39. Die letzten beiden Minuten des Mitteldrittels sind angelaufen, die Zürcher wollen die Führung nur noch über die Zeit retten.
35. Fribourg hat sich nach dem Verlusttor wieder etwas gefangen, die Gäste können wieder etwas mehr Druck aufs Tor von Flüeler ausüben, noch aber führen immer noch die Lions.
31. Jetzt muss auch ein Zürcher aufs Bänklein, damit dürfen die Gäste für eine gute Minute in Überzahl agieren.
30. Die Lions drücken weiterhin aufs Tempo und provozieren die nächste Strafe gegen Gottéron. Nächstes Powerplay für die Zürcher.
28. Tor für die Lions! Suchy vollendet mit einem harten Schuss zum 3:2, Caron chancenlos, die Sicht auch noch etwas verdeckt.
25. Alston und Garnder scheitern mit ihren Schüssen, der Druck der Lions bleibt aber gross.
24. Domenico Pittis wird von Mowers niedergestreckt, der gute Mark muss dafür 2 Minuten raus.
23. Caron hält das 2:2 gegen Kamber, der sich gleich zweimal versuchen darf.
21. Alle zurück auf dem Eis, das zweite Drittel beginnt.
20. Drittelsende, 2:2 nach zwanzig Minuten, das Resultat geht in Ordnung, zuerst war Fribourg etwas besser, dann drehten die Lions die Partie, Gottéron gelingt kurz vor Drittelsende der verdiente Ausgleich.
20. Tor für Gottéron! Dann ist Flüeler doch noch geschlagen, Knöpfli wird mustergültig bedient und schiesst problemlos zum 2:2 ein.
19. Mit Glück kommen die Lions um den Ausgleich herum, Lahmatov und Bykov bringen die Scheibe aber nicht im Zürcher Kasten unter.
18. Stoffel wieder zurück, die Lions komplett. Ein schwaches Powerplay der Gäste.
17. Die erste Minute Überzahl bringt gar nichts, Gardner beschäftigt gleich drei Fribourger.
16. Mit Stoffel muss der erste Zürcher auf die Strafbank, Bandencheck das Verdikt.
15. Tor für die Lions! Caron kann den Puck nicht festhalten, Kamber setzt nach und bringt die Lions erstmals in Führung.
14. Gefährlich werden aber bislang nur die Gäste, die grösste Chance hat Shawn Heins, und der spielt im Fribourg-Dress.
13. Erste Strafe des Spiels, Collenberg sitzt zwei Minuten ab, Lions in Überzahl.
10. Halbzeit im Startdrittel, Fribourg mit dem besseren Start, die Lions haben erst mit dem Rückstand angefangen, enagiert Hockey zu spielen.

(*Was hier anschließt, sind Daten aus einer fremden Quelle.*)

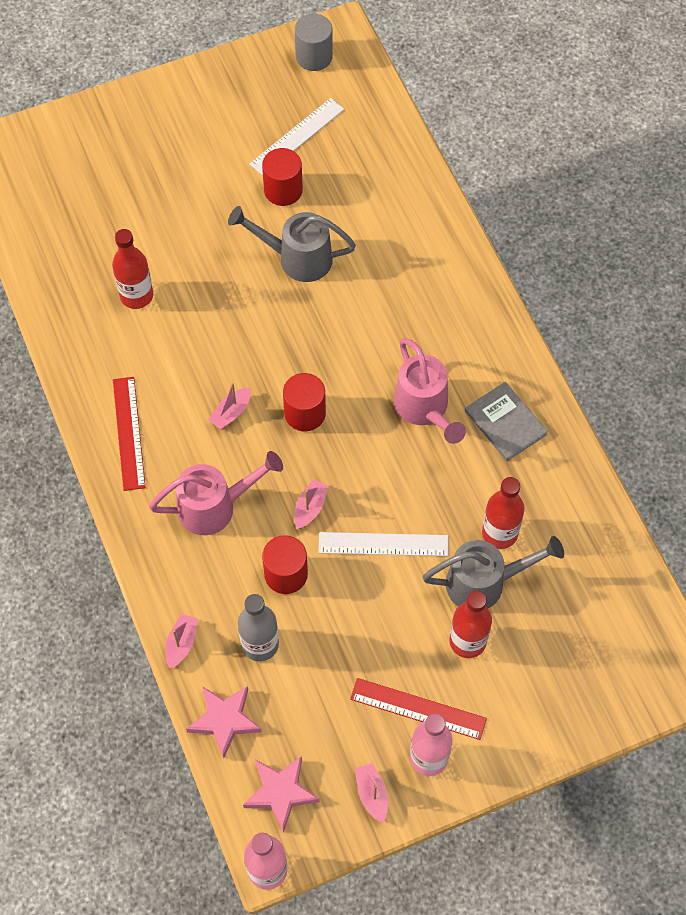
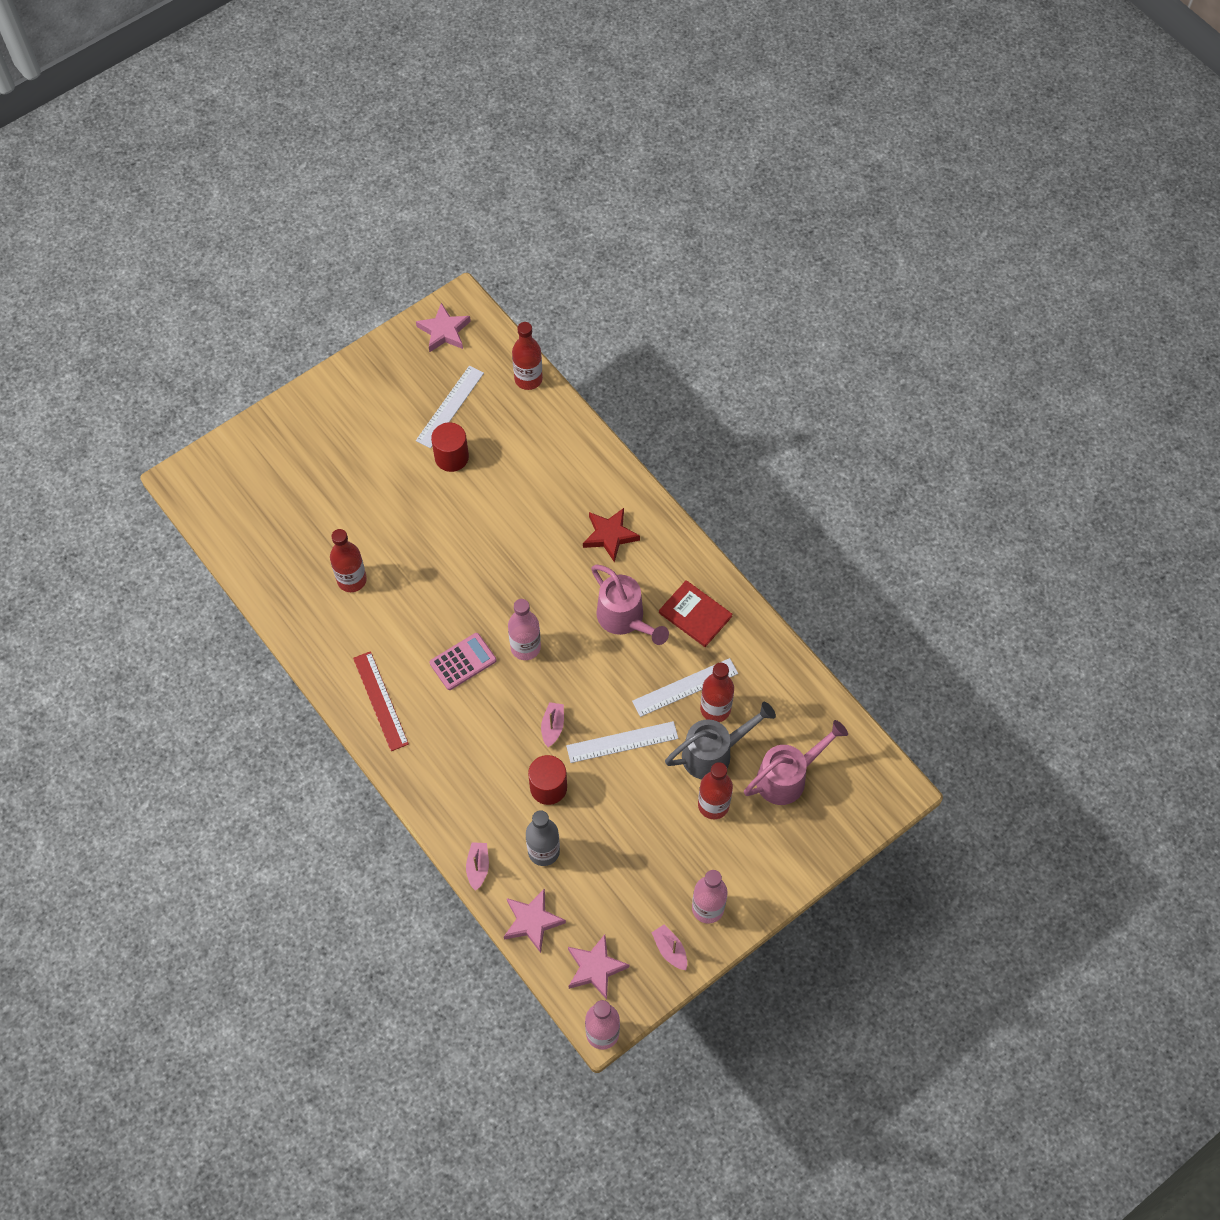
camera: 15 degrees left, 0 degrees up
(215, 506) = (472, 745): pink watering can -> pink watering can (787, 777)
(231, 412) = (463, 662): pink boat -> pink calculator
(297, 258) = (481, 514): grey watering can -> none
(305, 413) = (525, 647): red cylinder -> pink bottle
(314, 56) = (444, 331): grey cylinder -> pink star
(391, 126) = (528, 379): none -> red bottle
(418, 709) = (688, 871): red ruler -> none
(433, 314) = (610, 535): none -> red star
(472, 501) = (685, 687): none -> white ruler
(505, 423) = (695, 614): grey book -> red book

Das 1:1 geht soweit in Ordnung. Und das bisher ohne Strafe!
8. Tor für die Lions! Sejna trifft zum 1:1. Pittis scheitert mit seinem Schuss, aber Sejna ist zur Stelle und würgt den Puck über die Linie.
6. Tor für Gottéron! Beni Plüss trifft zum verdienten 0:1. Diesmal ist Flüeler machtlos, eventuell werden die Lions vom Gegentreffer etwas aus ihrer Lethargie geweckt.
4. Die ersten Minuten werden klar von den Gästen dominiert, die Lions bislang kaum in Scheibenbesitz.
2. Und Flüeler darf sich gleich nochmals auszeichnen, der Youngster im Lions-Kasten ist von Beginn weg hellwach.
1. Erste Chance für Fribourg, Mark
Mowers tankt sich durch, kann aber von Flüeler noch gestoppt werden.
1. Headschiedsrichter der Partie ist Danny Kurmann, der die Scheibe jetzt freigibt, das 1. Drittel läuft.
- Das Spiel beginnt in Kürze, bei den Lions sitzt Ari Sulander überzählig auf der Tribüne, Wichser und Krutov sind verletzt. Gottéron muss nachwiewor auf Spurunger und Jeannin verzichten.
20 Minuten Online berichtet ab 19.45 Uhr live vom Spiel ZSC Lions gegen Fribourg.
Vor den Spielen
Die Lions gingen im letzten Frühling als frischgebackener Champions-League-Sieger in die Playoffs gegen das siebtplatzierte Fribourg. Doch die Drachen holten die Zürcher brutal auf den Boden der Realität zurück und warfen den grossen Favoriten raus. Jetzt bietet sich den Löwen die erste Möglichkeit zur Revanche. Mit bisher zwei Siegen sind sie besser gestartet als das mit Lorbeeren überschüttete Fribourg, welches erst im letzten Spiel gegen Zug erstmals drei Punkte einfahren konnte.
In den weiteren Partien wollen die noch verlustpunktlosen Servette und Davos ihre weisse Weste gegen Ambri und Biel behalten. Die Chancen stehen gut dazu, sind doch Ambri und Biel bisher noch nicht auf Touren gekommen.
Die Spiele zwischen Zug und Bern, sowie Lugano und den SCL Tigers runden den Spieltag ab.